▶ Provided passage:

....................

Project 1: Chess Tournament

Author

Kristoff Oliphant

Introduction

We are now up to our first project! In this project we’re tasked with a structured text file that has results from 64 players from a chess tournament info text file. This file includes values such as player name, player state, total number of points, players pre-rating, and average pre-chess rating of opponents. The goal for this project is to create a quarto file that generates a csv file which could also be successfully imported into a SQL database.

Planned Workflow

I’ll use tidyverse to pull the raw text into R and proceed to isolate the player data that’s relevant to the task by filtering out the dashed lines and skipping the initial header rows. This will help leave ideally a clean structure for me to use and to help easily differentiate the data on each player provided. I’ll split the data into two subsets by using odd and even indexing where one subset includes information like name and total points, and the other contains secondary details like state and pre-rating. After separating the data I’ll use the stringr package to extract specific attributes and target strings between pipe delimiters for names and states. For the ratings I’ll isolate the pre-tournament rating digits and ensure that any post-rating are excluded for cleanliness. A lookup table would be something to create so it can help map every player ID to their corresponding pre-rating, while also writing a function to identify each player’s opponents. This can help look-up their respective ratings from the table and then calculate the arithmetic mean, using na.rm = TRUE to ensure that “byes” or unrated games don’t interfere with the final averages. Once we have all variables extracted and calculated, I’ll merge the components into a single unified data frame, export the data using write_csv to generate the completed tournament results csv file.

....................

▶ Exercises to complete:
[A] Name every value that the chess project write-up says the tournament text file includes.
[B] Pick up the chess project write-up after its last sentence and add the section that would come next.

....................

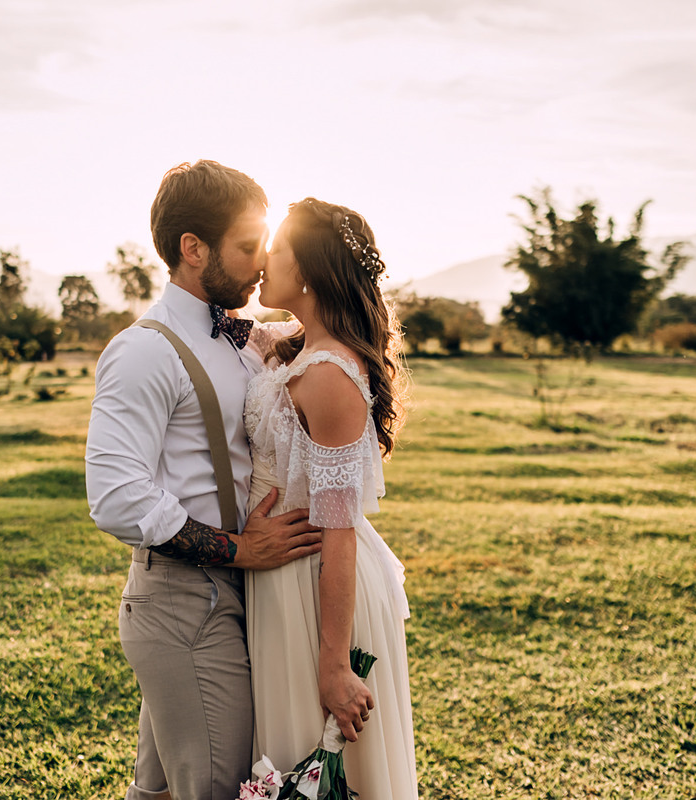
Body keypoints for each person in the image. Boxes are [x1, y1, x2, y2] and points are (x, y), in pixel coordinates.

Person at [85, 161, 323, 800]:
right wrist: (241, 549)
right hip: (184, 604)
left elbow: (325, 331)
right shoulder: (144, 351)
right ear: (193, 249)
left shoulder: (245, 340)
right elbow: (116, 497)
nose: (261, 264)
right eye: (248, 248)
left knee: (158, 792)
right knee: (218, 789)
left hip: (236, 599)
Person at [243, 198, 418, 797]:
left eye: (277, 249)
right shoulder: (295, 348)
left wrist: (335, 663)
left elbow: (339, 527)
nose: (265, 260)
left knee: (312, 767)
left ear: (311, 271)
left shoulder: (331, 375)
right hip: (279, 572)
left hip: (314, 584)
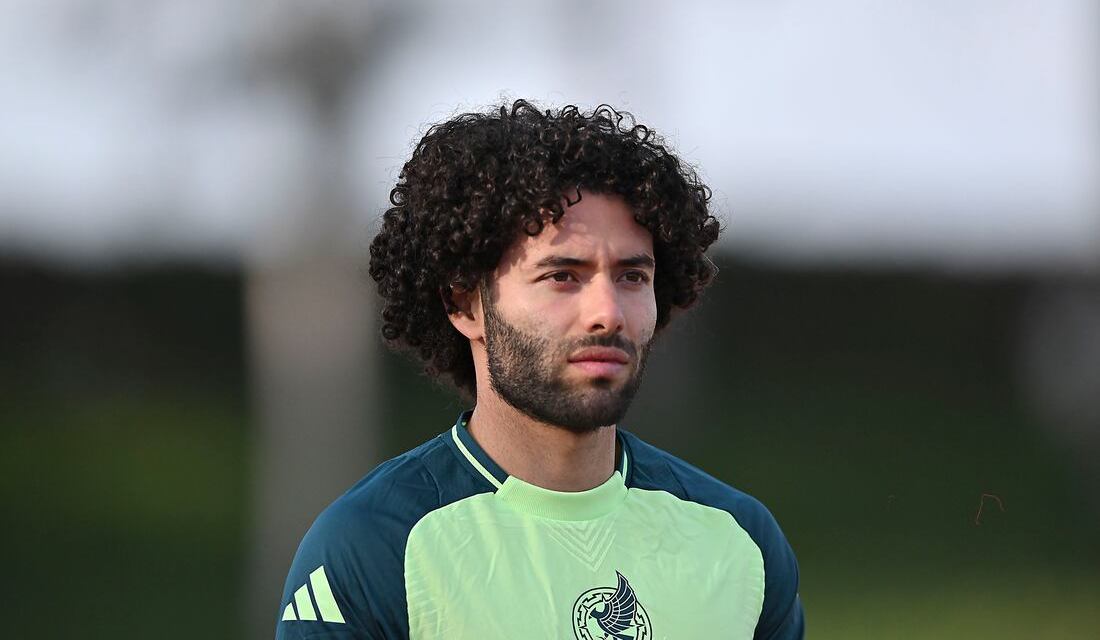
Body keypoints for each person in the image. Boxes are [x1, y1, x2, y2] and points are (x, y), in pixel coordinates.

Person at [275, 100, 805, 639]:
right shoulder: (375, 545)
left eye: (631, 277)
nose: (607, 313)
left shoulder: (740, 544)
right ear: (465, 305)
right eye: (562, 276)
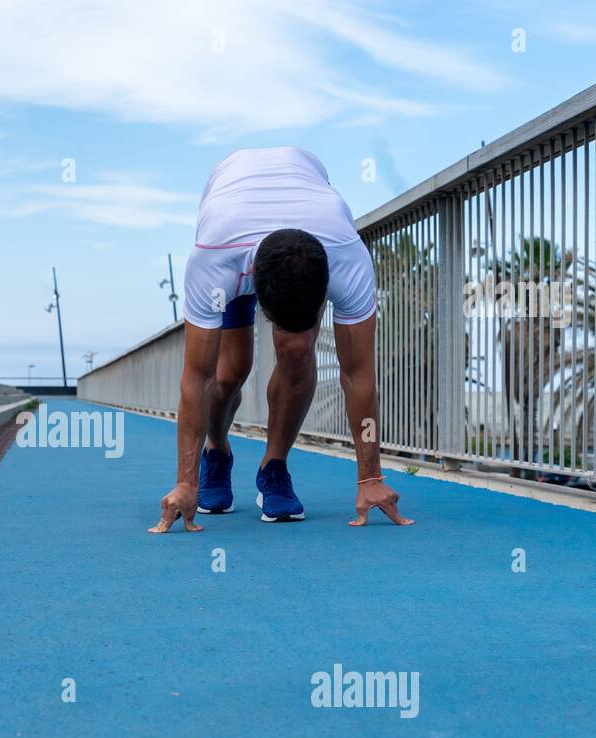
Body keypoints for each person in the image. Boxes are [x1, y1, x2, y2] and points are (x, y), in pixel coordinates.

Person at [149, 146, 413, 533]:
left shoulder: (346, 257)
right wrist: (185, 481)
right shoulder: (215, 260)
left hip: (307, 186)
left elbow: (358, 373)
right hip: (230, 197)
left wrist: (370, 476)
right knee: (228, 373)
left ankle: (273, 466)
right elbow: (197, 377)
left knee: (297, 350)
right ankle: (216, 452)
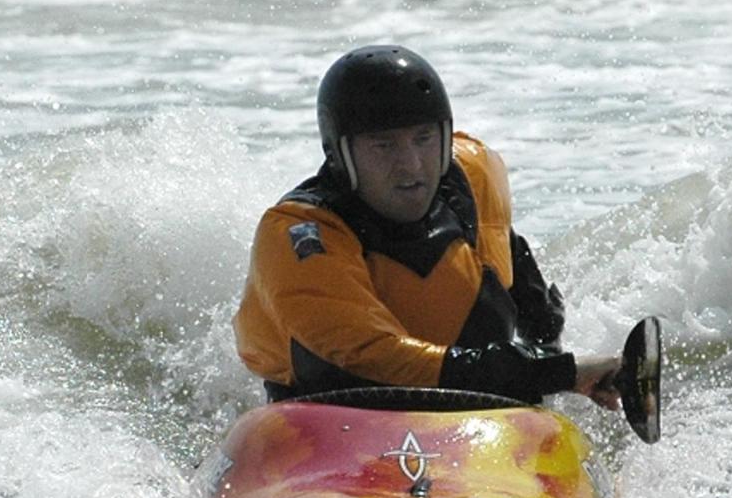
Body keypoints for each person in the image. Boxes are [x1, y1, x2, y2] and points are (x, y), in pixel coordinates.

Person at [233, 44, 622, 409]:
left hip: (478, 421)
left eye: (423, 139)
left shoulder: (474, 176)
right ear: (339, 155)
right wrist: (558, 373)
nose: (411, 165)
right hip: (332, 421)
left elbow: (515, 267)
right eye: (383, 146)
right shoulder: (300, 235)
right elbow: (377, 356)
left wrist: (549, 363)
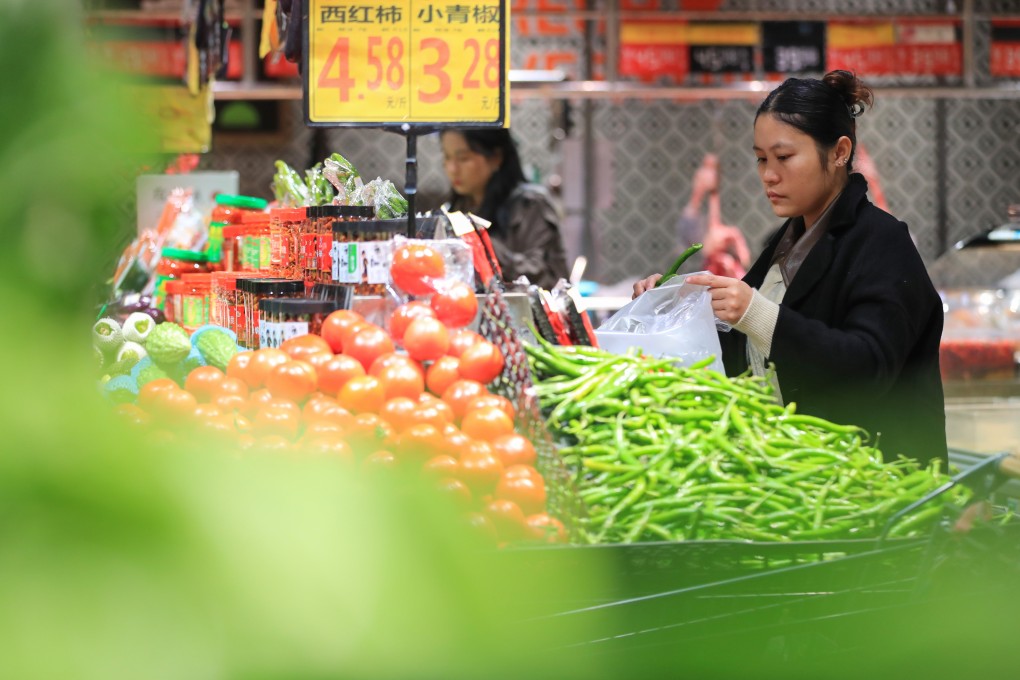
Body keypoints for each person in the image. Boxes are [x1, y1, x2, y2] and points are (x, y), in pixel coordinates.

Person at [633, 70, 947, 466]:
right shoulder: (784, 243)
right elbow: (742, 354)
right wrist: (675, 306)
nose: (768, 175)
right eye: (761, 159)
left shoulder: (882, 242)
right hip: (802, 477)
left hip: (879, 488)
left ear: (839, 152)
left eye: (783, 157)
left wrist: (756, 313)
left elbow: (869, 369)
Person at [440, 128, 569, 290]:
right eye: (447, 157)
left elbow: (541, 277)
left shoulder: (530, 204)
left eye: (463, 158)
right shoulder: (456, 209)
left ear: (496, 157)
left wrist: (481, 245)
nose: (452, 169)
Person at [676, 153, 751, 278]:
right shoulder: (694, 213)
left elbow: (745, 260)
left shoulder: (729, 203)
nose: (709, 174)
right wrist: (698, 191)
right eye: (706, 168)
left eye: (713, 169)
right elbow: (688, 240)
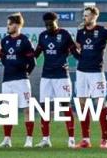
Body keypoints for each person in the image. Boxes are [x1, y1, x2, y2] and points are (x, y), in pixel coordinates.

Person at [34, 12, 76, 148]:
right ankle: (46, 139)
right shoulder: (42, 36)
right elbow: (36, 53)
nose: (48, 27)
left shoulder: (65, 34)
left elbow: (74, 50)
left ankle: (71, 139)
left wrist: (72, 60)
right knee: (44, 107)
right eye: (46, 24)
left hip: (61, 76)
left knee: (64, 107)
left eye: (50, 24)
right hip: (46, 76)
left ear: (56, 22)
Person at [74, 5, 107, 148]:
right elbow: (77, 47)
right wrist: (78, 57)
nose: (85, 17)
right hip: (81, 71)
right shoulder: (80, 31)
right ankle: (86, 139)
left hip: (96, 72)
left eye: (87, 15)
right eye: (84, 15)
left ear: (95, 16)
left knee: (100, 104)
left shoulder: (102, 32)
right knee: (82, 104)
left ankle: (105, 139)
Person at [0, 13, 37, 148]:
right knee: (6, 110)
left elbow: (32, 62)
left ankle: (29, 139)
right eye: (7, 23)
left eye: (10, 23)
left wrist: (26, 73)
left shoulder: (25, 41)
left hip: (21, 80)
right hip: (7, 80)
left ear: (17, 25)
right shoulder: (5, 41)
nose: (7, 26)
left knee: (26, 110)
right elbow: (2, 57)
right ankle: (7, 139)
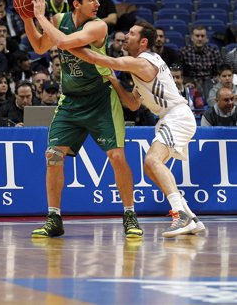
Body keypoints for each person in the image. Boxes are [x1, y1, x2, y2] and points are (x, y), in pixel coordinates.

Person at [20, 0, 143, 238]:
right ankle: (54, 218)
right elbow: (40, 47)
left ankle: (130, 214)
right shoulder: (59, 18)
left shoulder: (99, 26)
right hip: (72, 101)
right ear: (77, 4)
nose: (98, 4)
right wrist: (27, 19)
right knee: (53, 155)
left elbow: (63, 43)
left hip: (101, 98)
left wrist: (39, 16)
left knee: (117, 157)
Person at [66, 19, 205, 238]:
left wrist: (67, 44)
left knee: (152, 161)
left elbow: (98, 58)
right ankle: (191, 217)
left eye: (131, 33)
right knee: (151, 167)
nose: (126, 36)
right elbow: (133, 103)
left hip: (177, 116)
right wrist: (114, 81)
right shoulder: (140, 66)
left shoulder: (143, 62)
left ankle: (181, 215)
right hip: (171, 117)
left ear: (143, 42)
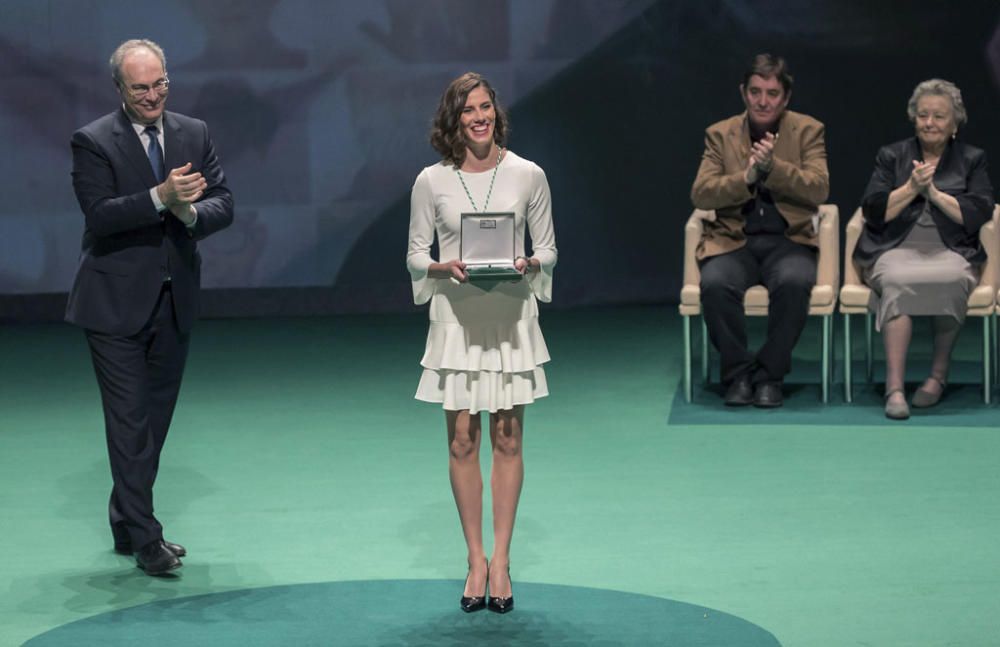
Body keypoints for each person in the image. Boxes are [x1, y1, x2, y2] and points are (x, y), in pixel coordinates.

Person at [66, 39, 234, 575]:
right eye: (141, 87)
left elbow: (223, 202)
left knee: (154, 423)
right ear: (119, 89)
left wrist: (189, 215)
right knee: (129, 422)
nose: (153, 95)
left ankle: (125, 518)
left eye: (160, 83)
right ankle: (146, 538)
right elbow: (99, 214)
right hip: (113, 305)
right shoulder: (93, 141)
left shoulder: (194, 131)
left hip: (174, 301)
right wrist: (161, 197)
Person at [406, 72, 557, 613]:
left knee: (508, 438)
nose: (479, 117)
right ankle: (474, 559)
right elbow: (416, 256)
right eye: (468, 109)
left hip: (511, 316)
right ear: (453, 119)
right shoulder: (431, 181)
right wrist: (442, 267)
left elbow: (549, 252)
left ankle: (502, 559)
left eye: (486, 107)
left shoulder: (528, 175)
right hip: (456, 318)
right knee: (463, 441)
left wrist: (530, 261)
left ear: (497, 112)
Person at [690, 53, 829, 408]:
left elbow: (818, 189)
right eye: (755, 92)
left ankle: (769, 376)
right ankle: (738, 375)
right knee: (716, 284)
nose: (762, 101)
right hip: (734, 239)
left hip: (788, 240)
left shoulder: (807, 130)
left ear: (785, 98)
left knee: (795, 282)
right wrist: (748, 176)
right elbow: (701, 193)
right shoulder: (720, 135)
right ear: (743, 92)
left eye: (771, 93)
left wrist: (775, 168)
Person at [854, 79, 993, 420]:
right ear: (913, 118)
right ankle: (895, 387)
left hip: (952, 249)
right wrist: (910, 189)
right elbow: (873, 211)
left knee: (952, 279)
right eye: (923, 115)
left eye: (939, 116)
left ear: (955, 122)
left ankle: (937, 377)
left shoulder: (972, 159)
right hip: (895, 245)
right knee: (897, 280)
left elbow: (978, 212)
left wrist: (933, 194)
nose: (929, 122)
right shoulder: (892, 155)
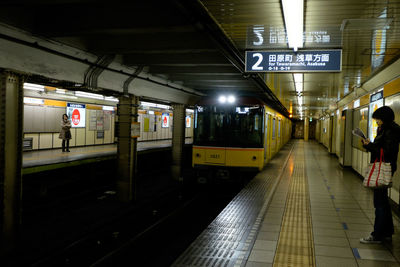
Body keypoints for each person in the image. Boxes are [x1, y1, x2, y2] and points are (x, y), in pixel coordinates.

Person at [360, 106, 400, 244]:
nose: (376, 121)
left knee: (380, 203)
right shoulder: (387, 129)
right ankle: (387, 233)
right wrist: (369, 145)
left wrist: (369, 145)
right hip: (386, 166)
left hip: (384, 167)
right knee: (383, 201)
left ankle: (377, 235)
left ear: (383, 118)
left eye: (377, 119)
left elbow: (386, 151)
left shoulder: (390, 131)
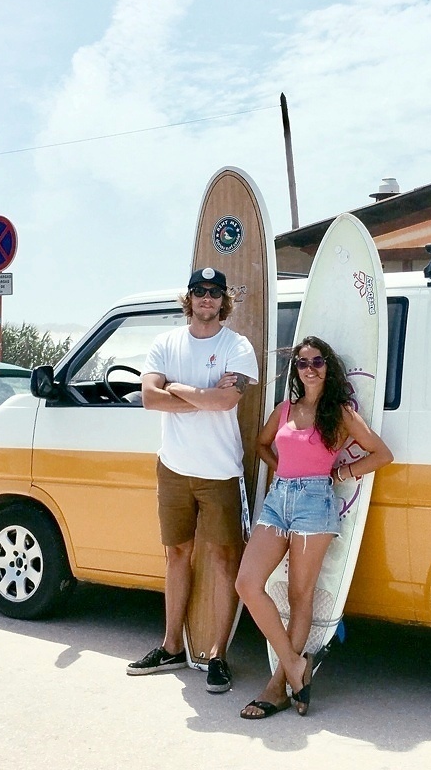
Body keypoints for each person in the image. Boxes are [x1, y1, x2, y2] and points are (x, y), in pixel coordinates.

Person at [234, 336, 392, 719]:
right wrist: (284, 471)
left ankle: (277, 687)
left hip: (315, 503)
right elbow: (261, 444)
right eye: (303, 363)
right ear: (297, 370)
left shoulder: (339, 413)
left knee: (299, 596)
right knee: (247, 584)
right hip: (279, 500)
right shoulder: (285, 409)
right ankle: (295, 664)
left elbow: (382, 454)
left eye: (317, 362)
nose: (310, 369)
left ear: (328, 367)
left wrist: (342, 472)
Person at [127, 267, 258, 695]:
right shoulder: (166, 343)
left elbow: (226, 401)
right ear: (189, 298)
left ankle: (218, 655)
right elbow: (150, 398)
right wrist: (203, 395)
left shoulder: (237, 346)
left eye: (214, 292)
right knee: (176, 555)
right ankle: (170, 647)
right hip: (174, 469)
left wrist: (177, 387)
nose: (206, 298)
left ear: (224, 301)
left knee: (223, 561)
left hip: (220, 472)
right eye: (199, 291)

....................

▶ Responses to the exercise:
[A]
- Player name
- Player state
- Total number of points
- Player's pre-rating
- Average pre-chess rating of opponents

[B]
Anticipated Challenges

Some challenges I anticipate facing is to manage the players that have byes during their tournament run. It’s important that this is kept in mind so that it doesn’t interfere with the calculations of the average pre rating of opponents for each player. I can also see that transforming this data from its dotted lines to a usable dataframe in R can prove to be rough due to the fact that it has to be re-organized and maintain the integrity of the data.